Entries below include pictures. Output exactly the lines from the one with "picture frame [412,508,496,610]" down to the one with "globe [649,304,708,360] -> none", both ends included, and leave the pictures out.

═════ Information provided ═════

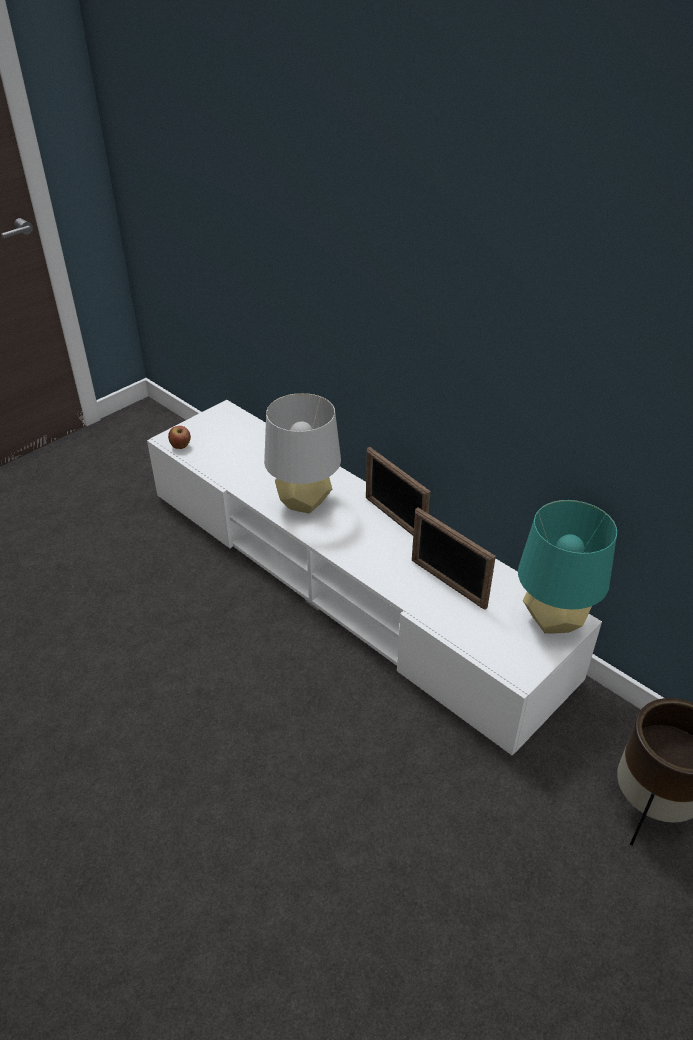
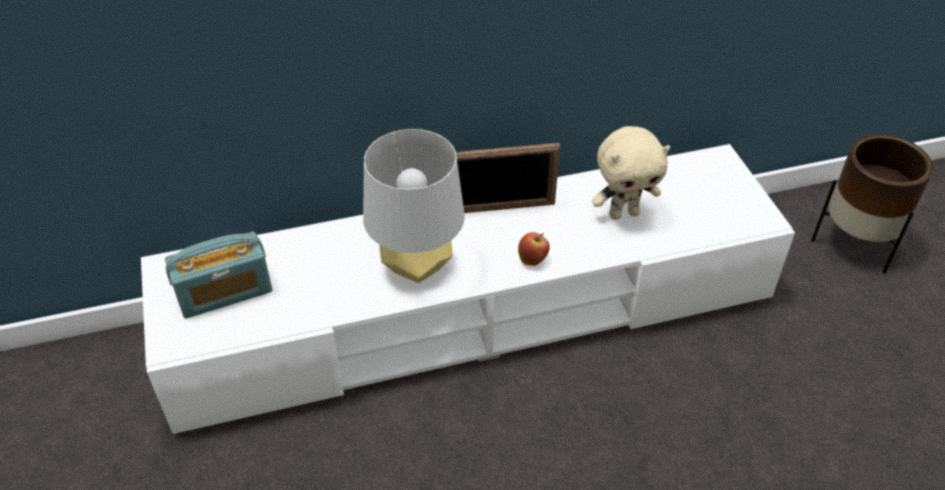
camera: 60 degrees left, 5 degrees up
apple [168,426,191,449] -> apple moved to [518,232,550,266]
picture frame [412,508,496,610] -> beige plush toy [592,126,671,220]
turquoise table lamp [518,500,617,634] -> none
none -> radio [165,232,272,318]

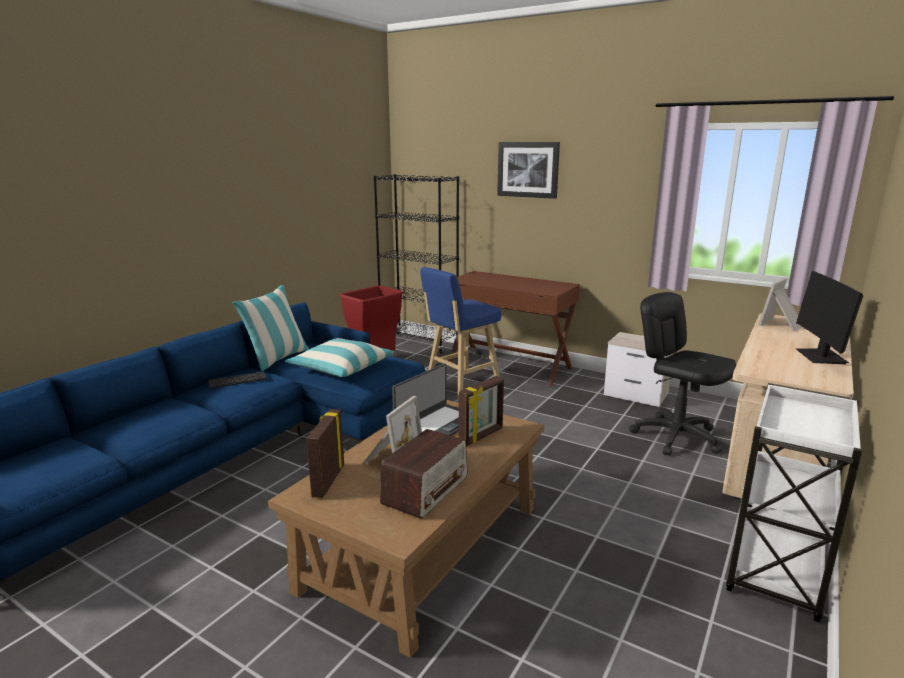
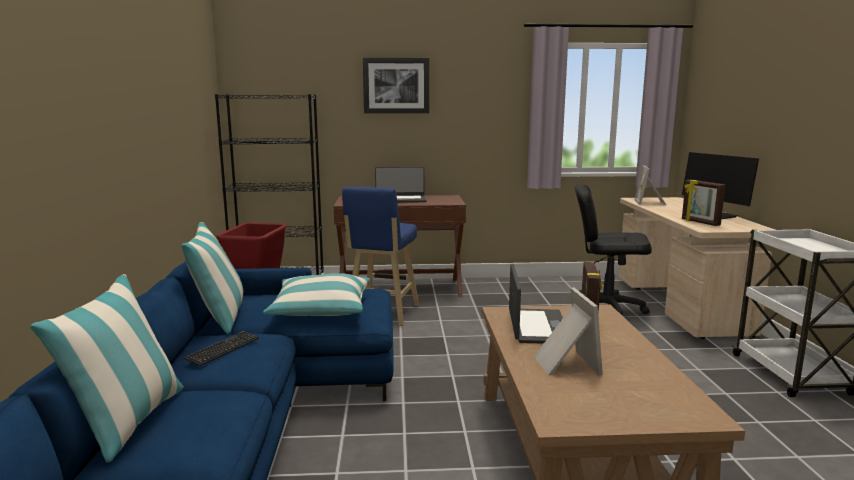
camera: 35 degrees left, 5 degrees down
picture frame [306,409,344,498] -> picture frame moved to [682,180,725,226]
radio [380,429,468,519] -> none
nightstand [604,332,673,408] -> none
none -> pillow [30,274,183,463]
none -> laptop [375,167,426,203]

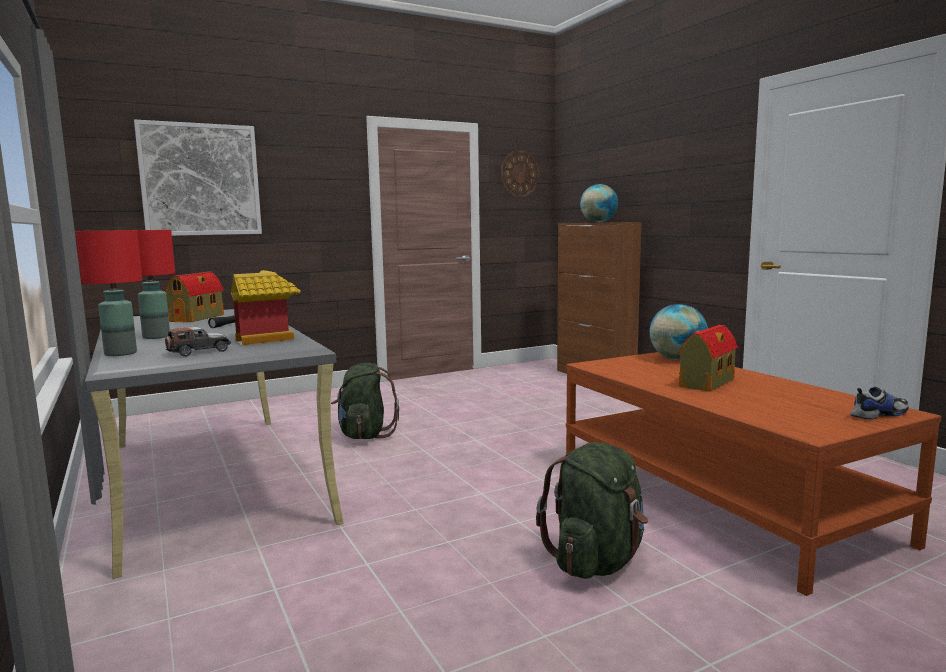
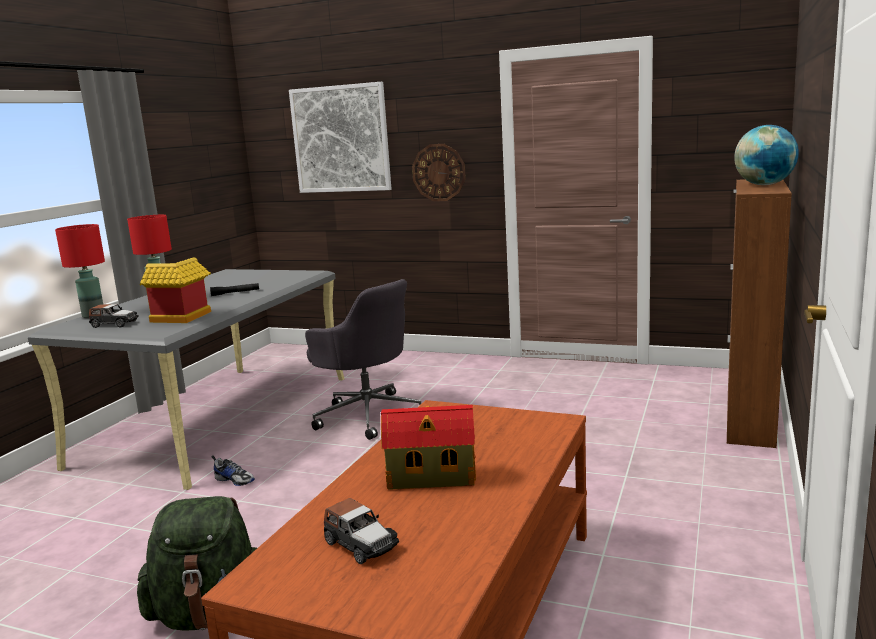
camera: 50 degrees right, 5 degrees up
toy house [165,272,224,322] -> none
green backpack [331,363,399,439] -> grey office chair [305,279,421,440]
wall clock [501,150,539,197] -> wall clock moved to [412,144,466,201]
globe [649,304,708,360] -> none
shoe [851,387,909,420] -> shoe moved to [211,455,255,486]
none -> toy car [324,498,399,564]

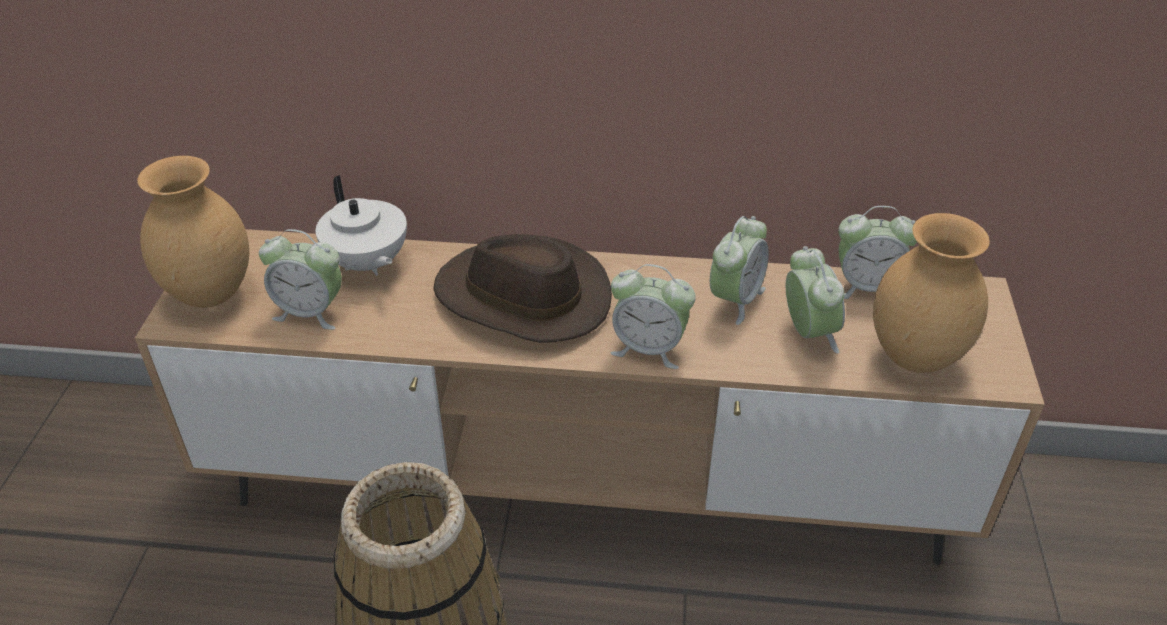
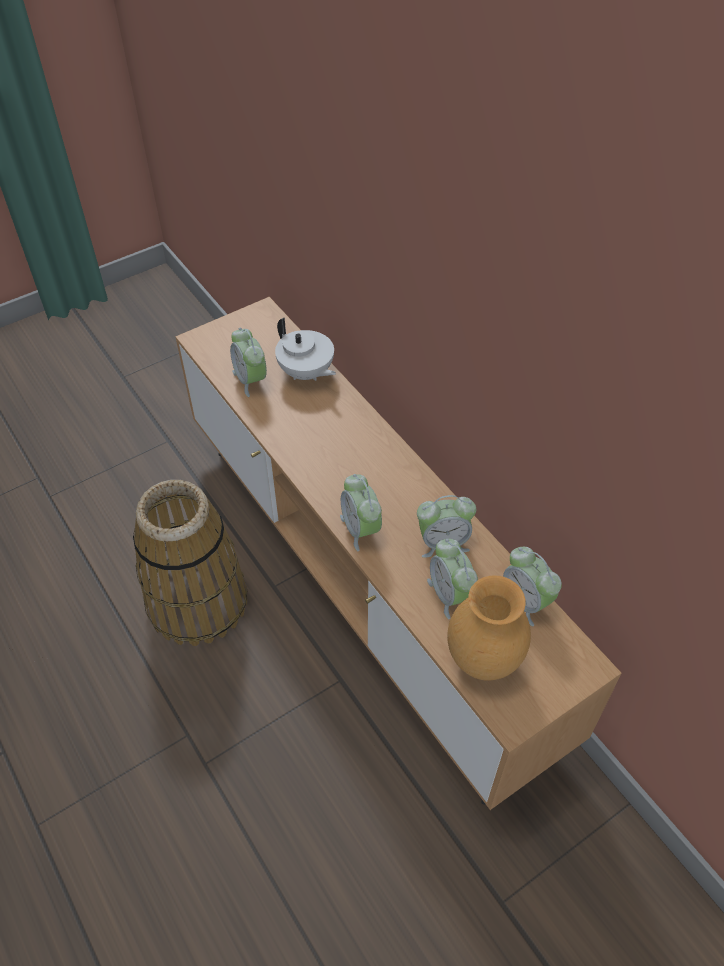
camera: 50 degrees right, 10 degrees up
brown vase [137,156,249,308] -> none
white teapot [316,175,407,276] -> white teapot turned 60 degrees counterclockwise [275,318,336,381]
brown hat [433,234,612,343] -> none
alarm clock [786,246,845,354] -> alarm clock turned 120 degrees clockwise [427,539,478,619]

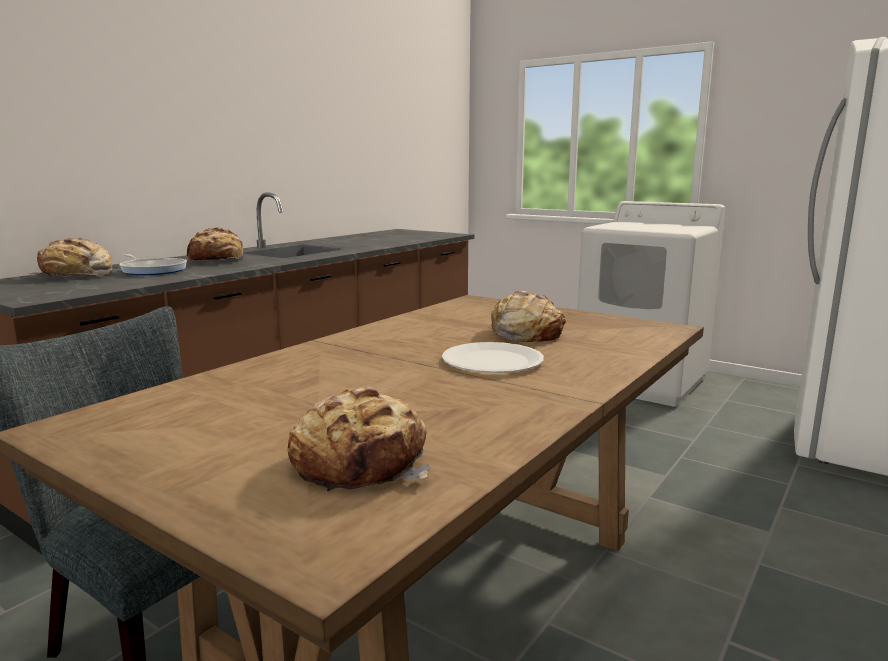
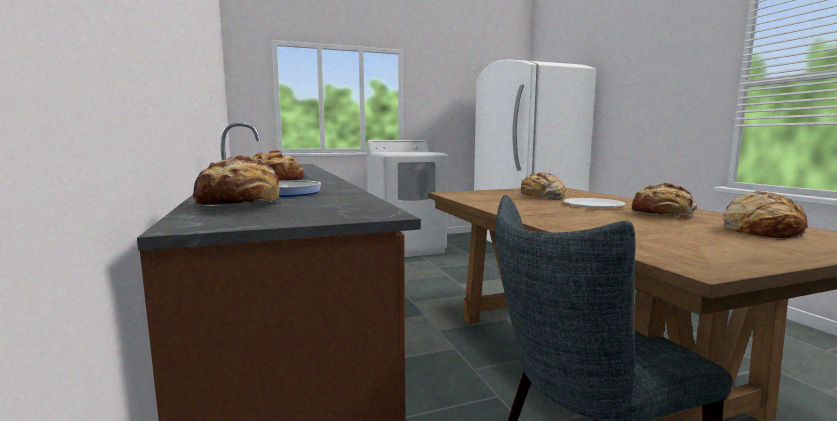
camera: 55 degrees left, 5 degrees down
none -> bread [630,183,697,217]

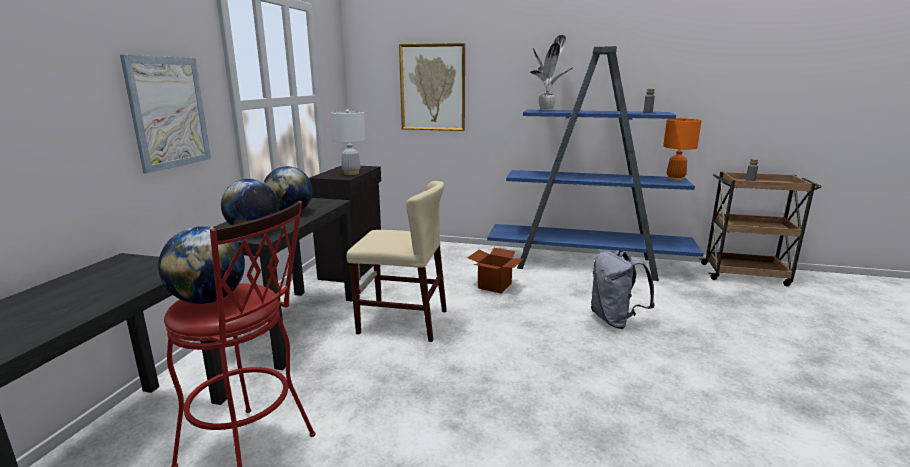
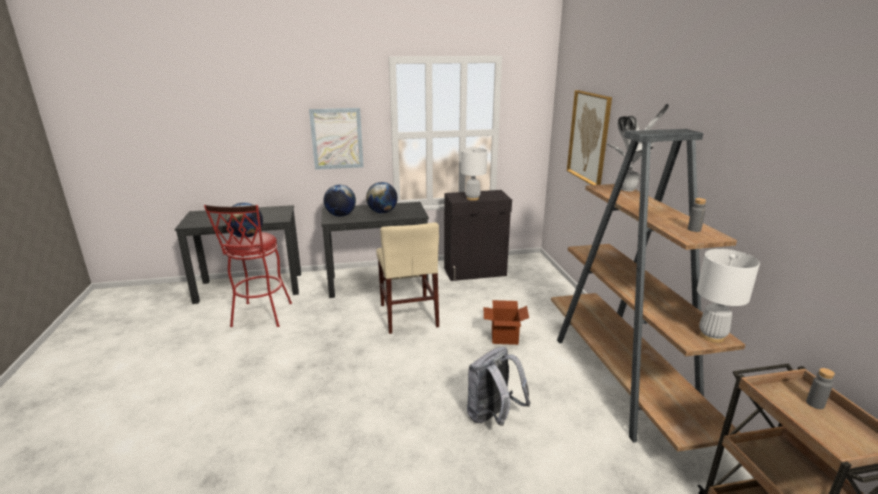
camera: 65 degrees right, 5 degrees up
blue bookcase [487,46,704,281] -> brown bookcase [551,129,745,452]
orange table lamp [663,117,701,181] -> white table lamp [697,249,760,343]

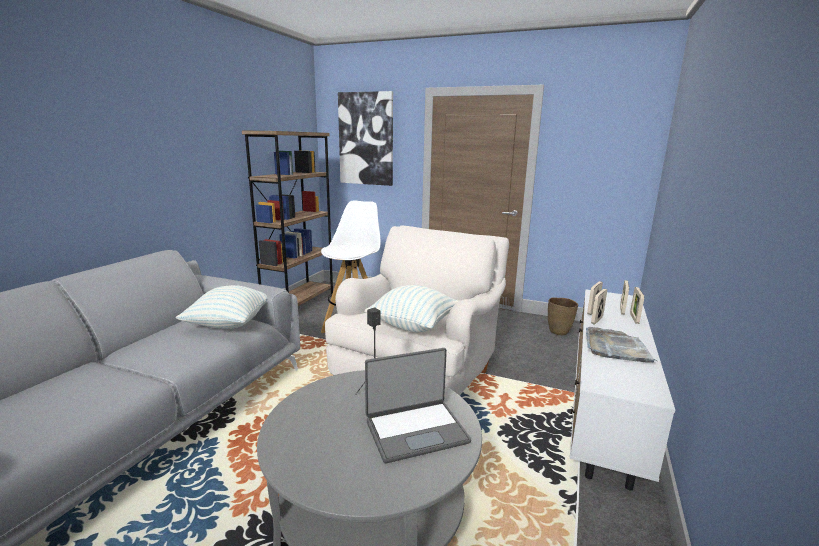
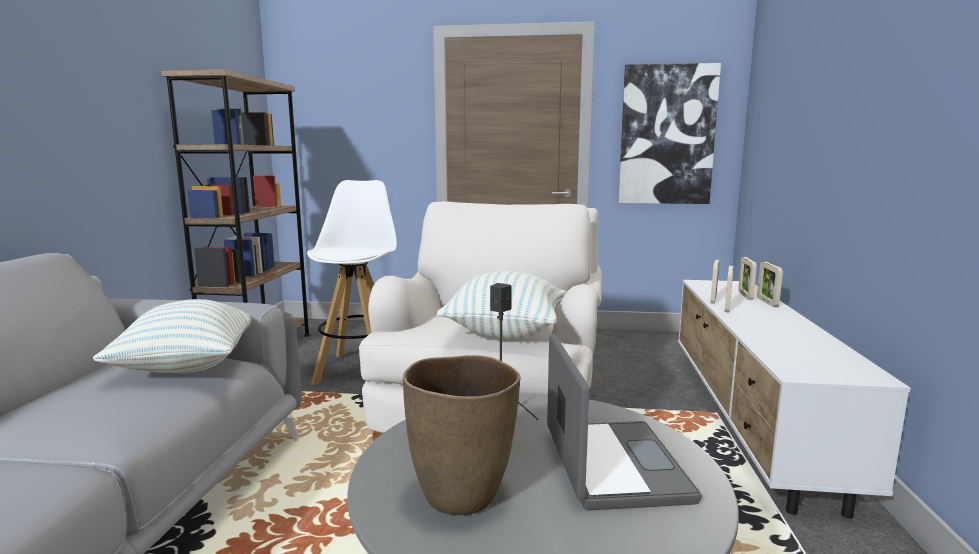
camera: 15 degrees left, 5 degrees down
picture [338,91,393,186] -> picture moved to [618,63,721,204]
laptop [365,348,471,464] -> laptop turned 60 degrees counterclockwise [547,334,702,511]
brown vase [548,297,578,335] -> brown vase moved to [403,355,521,515]
grey tray [586,327,657,363] -> none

═════

Exercise result
picture frame [412,508,496,610] -> beige plush toy [592,126,671,220]
turquoise table lamp [518,500,617,634] -> none
none -> radio [165,232,272,318]

camera: 35 degrees left, 5 degrees down
picture frame [306,409,344,498] -> picture frame moved to [682,180,725,226]
radio [380,429,468,519] -> none
nightstand [604,332,673,408] -> none
none -> pillow [30,274,183,463]
none -> laptop [375,167,426,203]

camera: 50 degrees right, 5 degrees up
toy house [165,272,224,322] -> none
green backpack [331,363,399,439] -> grey office chair [305,279,421,440]
wall clock [501,150,539,197] -> wall clock moved to [412,144,466,201]
globe [649,304,708,360] -> none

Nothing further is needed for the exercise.